At Monday, September 19, 2011 10:29:00 AM, Blogger Zach said...

You're analogy isn't quite right. If you bought insurance on your neighbors house not blowing up (and thus damaging your house) the insurance agency might be able to void the contract if it turns out your neighbor decided to illegally start a meth lab.

Now, if you specifically bought insurance to protect against fraud or illegality that's one thing. But it doesn't necessarily follow that options, which are more like two party bets than insurance, assume risk of illegality.

 
At Wednesday, September 21, 2011 1:27:00 PM, Blogger Vic Ferrari said...
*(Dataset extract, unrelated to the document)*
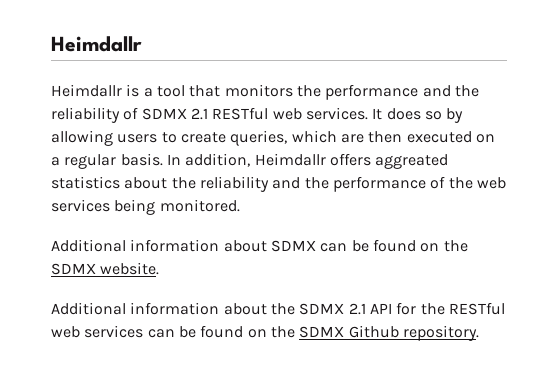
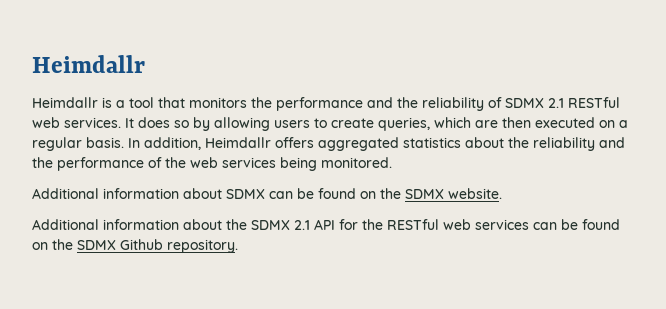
[375,154,449,169] aggreated -> [318,137,399,151] aggregated

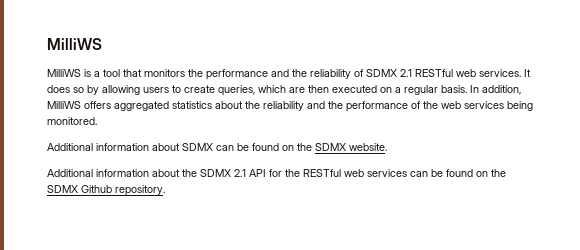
[32,55,145,73] [32,97,98,108] Heimdallr // Heimdallr -> [47,38,102,50] [47,69,81,77] MilliWS // MilliWS
[205,137,271,148] Heimdallr -> [47,101,81,109] MilliWS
I guess the OSC's concern would be that an employee of Sino-Forest could have been aware of the fraudulent activity and purchased put options, esp ones that were out of the money, as a means of benefiting in the event of their company's fraud being exposed.

They could use a third party, or rationalize it by claiming they were hedging the stock options that were part of their compensation package. Criminal activity I know, but if indeed Sino-Forest were engaging in fraud, then it's not outrageous to suspect employees of doing the same with their personal business dealings.

The people who created the Sino-Forest put market need to be protected, no? They clearly weren't working with inside information.

I don't know, just thinking aloud.

Folks who purchased both call and put options as part of their strategy ... they would appear to be hooped, if I'm reading you right. Is there any sort of remedy for them? Anyone to sue?